======== 提示された文章

またこの気球ってのが「すごい」ってほどではなく、高校生らしく人間は飛ばせないんです、ぬいぐるみを乗せて浮かばせるだけなんです。
でも、間違いなく陸地から離れ、飛んではいる!
彼女たち4人組、名づけて「チェルシー」は確かにダメなところもあるけれども、確実に前進するための努力をし、4人で頭突き合わせて思いを彼女たちなりの仕方で重ねあわせています。
ここでいきなり漫画的なダイナミックな飛躍をしても面白いかもしれません。しかし、彼女たちはこの巻ではぬいぐるみを浮かせるのと同じくらいの浮遊しかしていません。しかし確実に地面から離れ、飛びました。
ユキ達四人も、初の人前での舞台、学祭舞台後の袖でその一歩をかみしめています。背筋がゾクゾクするくらい快感あふれるシーンです。
わずかですが、それは大きな出来事。気球と自分たちの活動をシンクロさせていく描写には、ギャグマンガなのにこみあげてくるものがあります。
高校時代、「羽ばたこう」と一歩踏み出す姿は、それがたとえどんなものであっても訴えかけてくるパワーがあります。

================
======== 以下のデータ

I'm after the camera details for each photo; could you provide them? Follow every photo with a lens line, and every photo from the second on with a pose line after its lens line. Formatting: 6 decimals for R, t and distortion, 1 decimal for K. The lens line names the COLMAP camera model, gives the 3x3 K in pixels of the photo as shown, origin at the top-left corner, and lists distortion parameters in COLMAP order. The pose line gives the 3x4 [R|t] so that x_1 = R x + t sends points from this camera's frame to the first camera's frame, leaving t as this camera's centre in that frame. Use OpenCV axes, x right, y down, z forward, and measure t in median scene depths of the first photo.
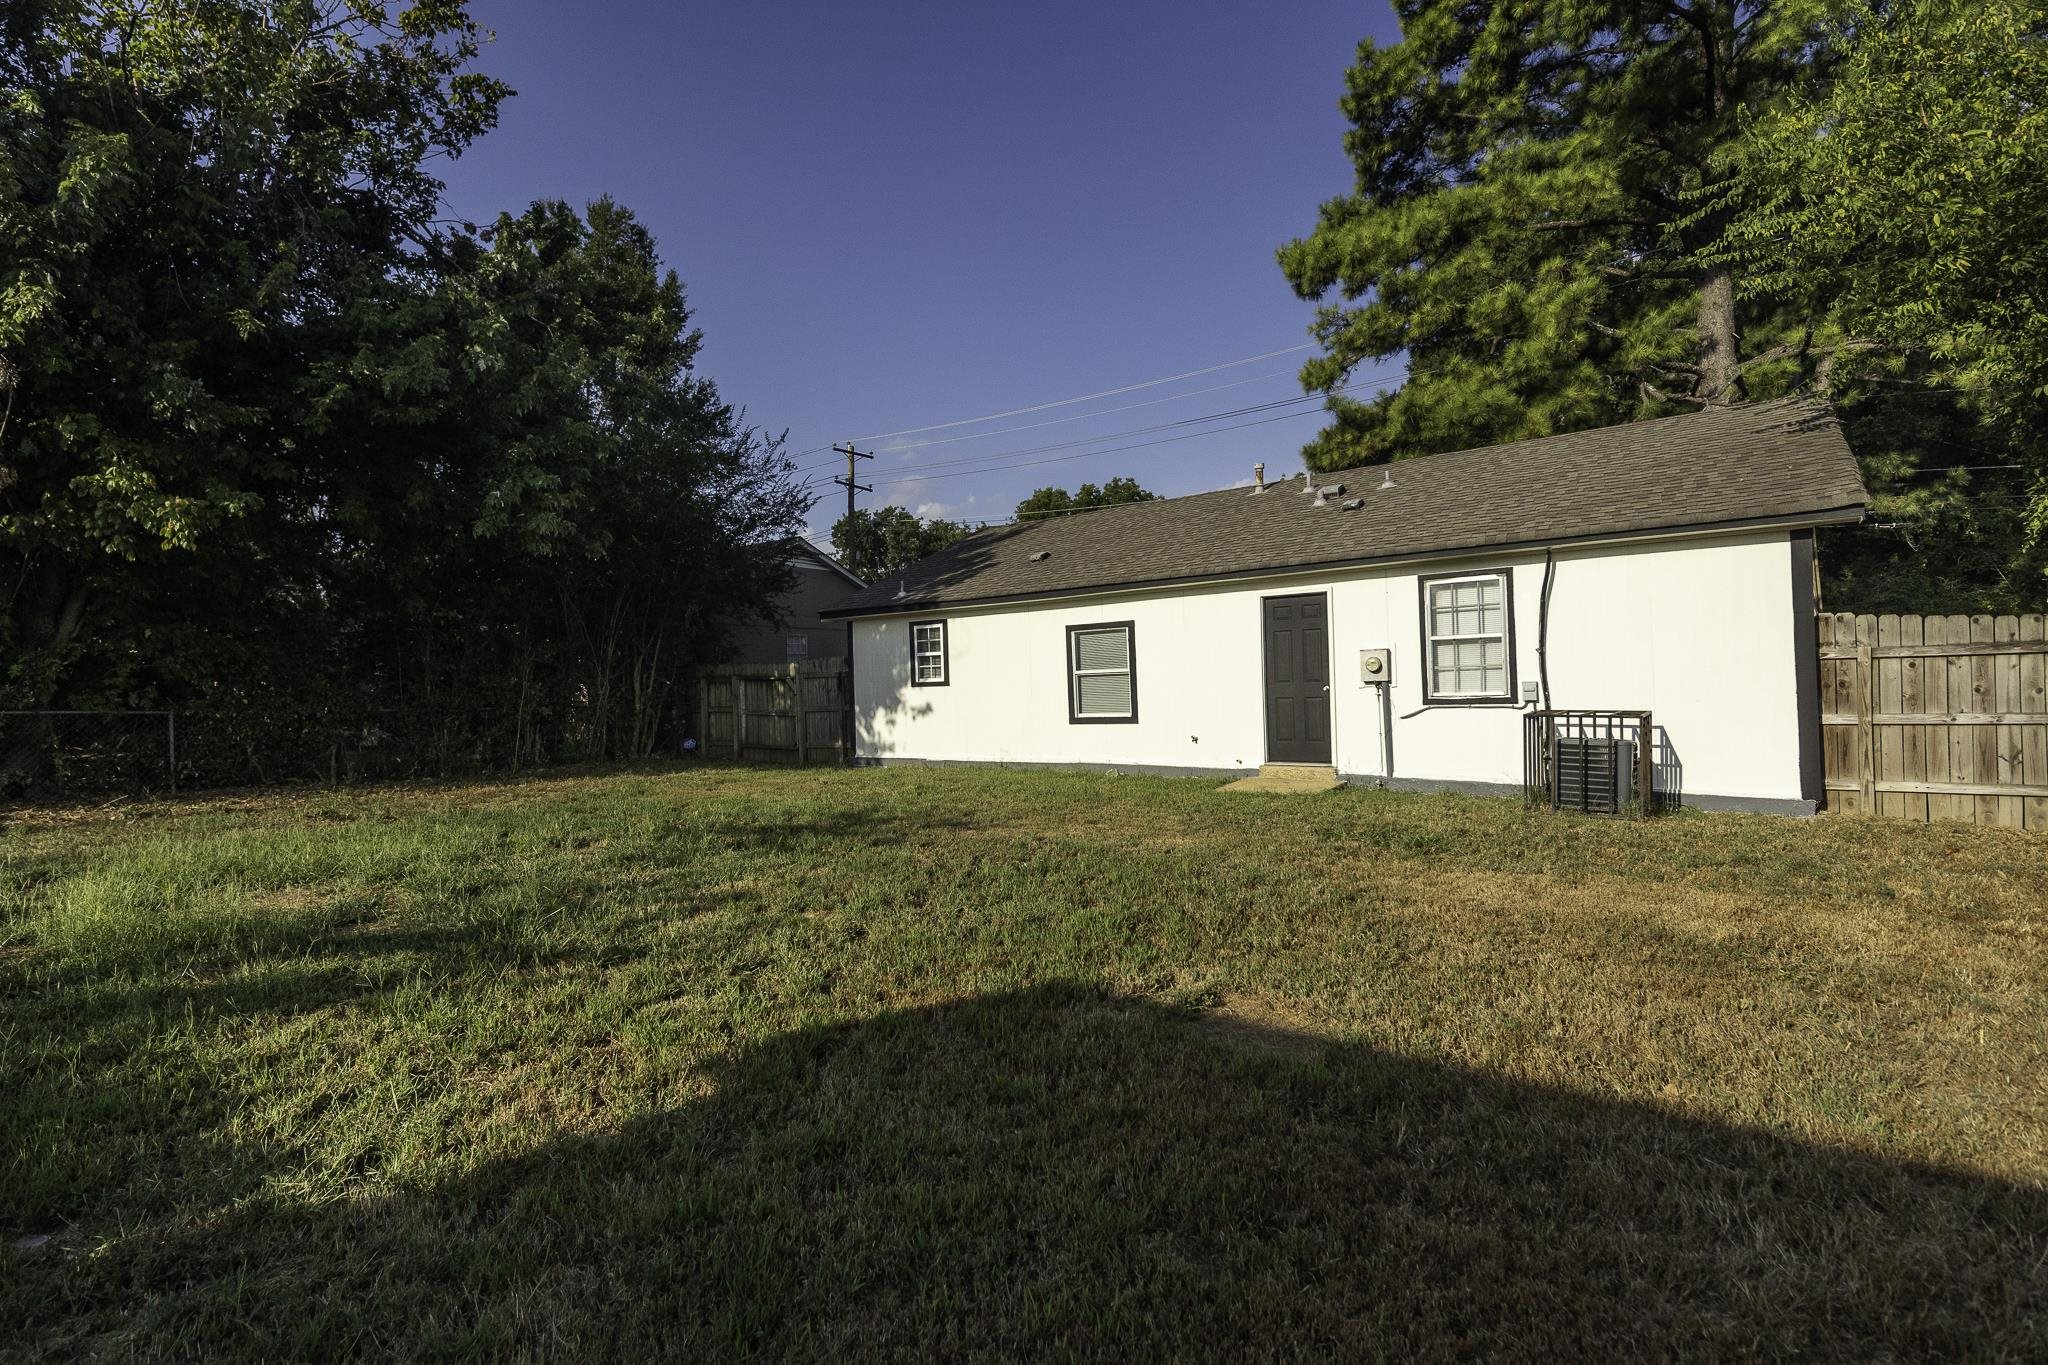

================

— 課題の要件 —
4人組「チェルシー」と気球を描いた漫画の紹介文を、最後の文のあとから書き継いでください。

— 課題への回答 —
 
印象的なユキの台詞を抜粋してみます。

「傍から見たら意味わかんなくて、何が面白いの?ってことかもしれないけど、私たちの中ではすごく面白いこととかってあるよねー」
「そうだなあ」
「その『おもしろさ』を自分たちの中で終わらせないで、見てる人たちに伝える作業…共感してもらう作業。それがお笑いだと思うんだよね私は! 絶対楽しいよ!共感してもらえたら!」

この作品を象徴する台詞です。「与える」「受け取る」ではなく、共感。それはユキを含む全てのキャラの行動原理にもなっています。誰かと共有したい。みんなで楽しく笑いたい。だから読んでいてこちらもほっとしながら笑顔になれる。

たった3分のための青春。
でも彼女たちの輝きはあんまりにもまぶしいじゃないか。
 

絵柄も非常に綺麗なのが魅力的なんですが、とにかくユキのアクション一つ一つが爽快。4コマの小さなコマの中を縦横無尽にかけまわる彼女たち4人の姿は、小さなコマなのに疾走感満載です。キャラが多いのに読みやすいのもすばらしい描写力。ひーベタ褒め。
また他のライバルになるお笑いの子達が個性的で、魅力的。みんなそれぞれが一生懸命、1分とか3分とか5分とかのために青春かけまくってる背景が見えるのが何といってもこの作品の力強さにつながっている気がします。
今後が楽しみでならない青春群像劇になりそうです。
 
蛇足。
百合的な楽しみ方をするならライバルなのに気になっちゃうユキ×楓かなあ。個人的にはユキ×サチなんですが。ユキはサチに絶対的に信用し切っているところがあるのが魅力。
 
関連・p o l y z m(作者オフィシャルサイト)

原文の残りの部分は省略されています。